**WORK INSTRUCTION 1:**
Using the research topic description on non-cell cycle functions of cell cycle regulators, answer these questions:
(a) How long ago were the cell division cycle (cdc) mutants first described?
(b) In which journal will contributions to this Topic Series be published?
(c) What is the first area of interest listed?
**WORK INSTRUCTION 2:**
Render this sentence from the research topic description on cell cycle regulators in Spanish: "As cell cycle research becomes more in-depth and diversified, it is clear that not all cyclins and Cdks actively participate in cell proliferation regulation."
**WORK INSTRUCTION 3:**
Write what comes next in the research topic description on non-cell cycle functions of cell cycle regulators, picking up after its last line.

**EXTRACT TO READ:**
Content starts

About this Research Topic
It has been over 40 years since the cell division cycle (cdc) mutants were first described and more than 30 years since molecular characterization of cyclins and cyclin-dependent kinases (Cdks) was first made. As cell cycle research becomes more in-depth and diversified, it is clear that not all cyclins and Cdks actively participate in cell proliferation regulation. In addition, non-cell cycle functions have also been identified for many other commonly perceived cell cycle regulators including those involved in various cell cycle checkpoints. These exciting discoveries in non-canonical roles of cell cycle regulators have been fueled by technological advances in genomics, proteomics and metabolomics, but also by traditional molecular biology, biochemistry and genetics extending into various model systems and pathophysiological conditions. To further advance the field and provide a broader forum for scientific discussion of non-cell cycle functions of cell cycle regulators, we welcome colleagues from different fields to contribute research findings and review articles to this Topic Series for publication in Frontiers in Cell and Developmental Biology. The areas of interest include but are not limited to:
• Molecular and biochemical features of non-canonical functions of cell cycle cyclins, cyclin-dependent kinases, and related activating or inhibitory regulators.

Content ends

**RECORD EXCERPTS:**
Content starts

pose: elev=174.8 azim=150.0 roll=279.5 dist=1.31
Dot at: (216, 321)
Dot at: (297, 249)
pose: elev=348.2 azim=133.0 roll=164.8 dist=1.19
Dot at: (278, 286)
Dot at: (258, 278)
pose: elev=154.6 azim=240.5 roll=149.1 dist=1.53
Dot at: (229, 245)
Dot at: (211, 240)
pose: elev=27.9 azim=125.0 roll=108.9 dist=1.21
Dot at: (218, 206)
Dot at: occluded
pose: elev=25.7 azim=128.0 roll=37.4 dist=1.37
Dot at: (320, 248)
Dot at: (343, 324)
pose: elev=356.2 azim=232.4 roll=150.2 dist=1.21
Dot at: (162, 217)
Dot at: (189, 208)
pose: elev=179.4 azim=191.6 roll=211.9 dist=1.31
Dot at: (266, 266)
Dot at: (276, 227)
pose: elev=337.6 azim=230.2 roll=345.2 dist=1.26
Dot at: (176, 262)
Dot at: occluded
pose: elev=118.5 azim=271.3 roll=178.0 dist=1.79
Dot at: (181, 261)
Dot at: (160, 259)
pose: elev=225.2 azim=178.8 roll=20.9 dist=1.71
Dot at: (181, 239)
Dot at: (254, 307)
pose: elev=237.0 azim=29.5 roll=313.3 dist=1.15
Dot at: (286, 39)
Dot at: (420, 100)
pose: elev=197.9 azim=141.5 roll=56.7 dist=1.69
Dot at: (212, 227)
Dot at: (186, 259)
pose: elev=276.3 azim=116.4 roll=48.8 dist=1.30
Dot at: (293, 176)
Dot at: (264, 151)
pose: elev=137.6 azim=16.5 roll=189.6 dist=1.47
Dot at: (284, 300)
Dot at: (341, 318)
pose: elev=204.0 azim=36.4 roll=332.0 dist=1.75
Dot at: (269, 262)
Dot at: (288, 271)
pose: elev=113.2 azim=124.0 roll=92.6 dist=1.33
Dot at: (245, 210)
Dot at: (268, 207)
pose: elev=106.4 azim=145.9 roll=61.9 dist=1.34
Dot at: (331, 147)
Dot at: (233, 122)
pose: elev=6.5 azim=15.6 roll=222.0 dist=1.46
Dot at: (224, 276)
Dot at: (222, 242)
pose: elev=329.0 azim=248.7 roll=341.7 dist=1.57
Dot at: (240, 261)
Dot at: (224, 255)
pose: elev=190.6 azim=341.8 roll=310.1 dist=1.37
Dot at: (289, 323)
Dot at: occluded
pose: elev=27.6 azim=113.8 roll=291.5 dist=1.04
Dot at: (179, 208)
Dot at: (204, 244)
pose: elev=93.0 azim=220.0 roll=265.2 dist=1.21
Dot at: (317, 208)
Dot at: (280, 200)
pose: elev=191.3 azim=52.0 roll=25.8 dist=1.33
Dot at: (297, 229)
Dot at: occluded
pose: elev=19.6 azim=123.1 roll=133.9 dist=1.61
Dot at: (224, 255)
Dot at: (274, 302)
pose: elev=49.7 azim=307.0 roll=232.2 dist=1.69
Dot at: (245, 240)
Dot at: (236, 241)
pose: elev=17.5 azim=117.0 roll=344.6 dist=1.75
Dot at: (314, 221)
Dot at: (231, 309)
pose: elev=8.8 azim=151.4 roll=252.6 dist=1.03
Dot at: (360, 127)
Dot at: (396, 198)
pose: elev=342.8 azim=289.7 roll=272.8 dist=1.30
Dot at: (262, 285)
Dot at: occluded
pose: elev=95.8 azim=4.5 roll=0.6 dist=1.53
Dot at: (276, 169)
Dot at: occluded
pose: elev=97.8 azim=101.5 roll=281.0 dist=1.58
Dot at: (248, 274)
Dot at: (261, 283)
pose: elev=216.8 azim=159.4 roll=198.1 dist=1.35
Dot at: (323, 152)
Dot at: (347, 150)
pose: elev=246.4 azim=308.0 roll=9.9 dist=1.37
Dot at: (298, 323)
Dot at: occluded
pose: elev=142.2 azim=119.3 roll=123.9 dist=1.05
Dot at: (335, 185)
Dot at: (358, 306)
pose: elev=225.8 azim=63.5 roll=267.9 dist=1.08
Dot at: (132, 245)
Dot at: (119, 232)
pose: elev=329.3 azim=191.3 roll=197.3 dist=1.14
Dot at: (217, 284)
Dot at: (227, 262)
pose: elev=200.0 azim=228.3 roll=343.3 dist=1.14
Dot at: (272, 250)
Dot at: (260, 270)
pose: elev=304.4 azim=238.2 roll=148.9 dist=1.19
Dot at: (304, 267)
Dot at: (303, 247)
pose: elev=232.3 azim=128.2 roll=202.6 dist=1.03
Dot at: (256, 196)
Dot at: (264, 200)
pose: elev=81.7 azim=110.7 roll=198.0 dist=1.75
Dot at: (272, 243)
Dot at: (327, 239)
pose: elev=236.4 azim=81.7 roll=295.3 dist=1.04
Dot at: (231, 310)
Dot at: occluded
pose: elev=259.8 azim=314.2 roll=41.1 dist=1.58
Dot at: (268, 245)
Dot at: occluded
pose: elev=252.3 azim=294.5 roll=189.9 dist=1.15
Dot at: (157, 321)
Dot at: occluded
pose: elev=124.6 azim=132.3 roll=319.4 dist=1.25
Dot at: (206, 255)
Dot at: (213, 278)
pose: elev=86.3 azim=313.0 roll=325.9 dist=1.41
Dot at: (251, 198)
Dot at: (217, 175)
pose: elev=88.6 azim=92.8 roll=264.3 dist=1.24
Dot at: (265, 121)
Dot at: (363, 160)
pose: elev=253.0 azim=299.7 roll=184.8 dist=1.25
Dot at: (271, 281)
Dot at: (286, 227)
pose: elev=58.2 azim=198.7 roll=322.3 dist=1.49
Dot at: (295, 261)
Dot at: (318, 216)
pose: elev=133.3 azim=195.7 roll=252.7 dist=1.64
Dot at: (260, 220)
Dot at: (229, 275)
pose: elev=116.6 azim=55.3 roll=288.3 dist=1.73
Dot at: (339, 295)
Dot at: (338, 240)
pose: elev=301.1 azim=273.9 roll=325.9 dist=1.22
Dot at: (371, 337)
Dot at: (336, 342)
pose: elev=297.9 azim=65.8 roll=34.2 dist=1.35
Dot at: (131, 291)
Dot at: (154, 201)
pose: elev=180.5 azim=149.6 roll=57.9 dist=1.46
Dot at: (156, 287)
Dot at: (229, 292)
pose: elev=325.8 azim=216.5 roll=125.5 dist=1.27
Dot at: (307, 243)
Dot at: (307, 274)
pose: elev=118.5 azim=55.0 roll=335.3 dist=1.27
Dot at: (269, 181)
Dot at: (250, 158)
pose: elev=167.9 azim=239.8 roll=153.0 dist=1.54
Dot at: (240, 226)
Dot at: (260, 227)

Content ends

**ANSWER SPACE 1:**
(a) Over 40 years ago.
(b) Frontiers in Cell and Developmental Biology.
(c) Molecular and biochemical features of non-canonical functions of cell cycle cyclins, cyclin-dependent kinases, and related activating or inhibitory regulators.

**ANSWER SPACE 2:**
A medida que la investigación sobre el ciclo celular se vuelve más profunda y diversificada, queda claro que no todas las ciclinas y Cdk participan activamente en la regulación de la proliferación celular.

**ANSWER SPACE 3:**
• Structural and computational models that support exploring the non-cell cycle functions of cell cycle regulators.
• Genomics and proteomics studies on association of cell cycle regulators to non-cell cycle functions.
• Function of cell cycle regulators in differentiated tissues.
• Genetic studies in mammalian and non-mammalian model organisms.
• Imaging studies at molecular, cellular, tissue and animal levels.
• Clinical observations and case reports
Keywords: non-canonical function, cdk, cyclin, cell cycle checkpoint, postmitotic cells
Important Note: All contributions to this Research Topic must be within the scope of the section and journal to which they are submitted, as defined in their mission statements. Frontiers reserves the right to guide an out-of-scope manuscript to a more suitable section or journal at any stage of peer review.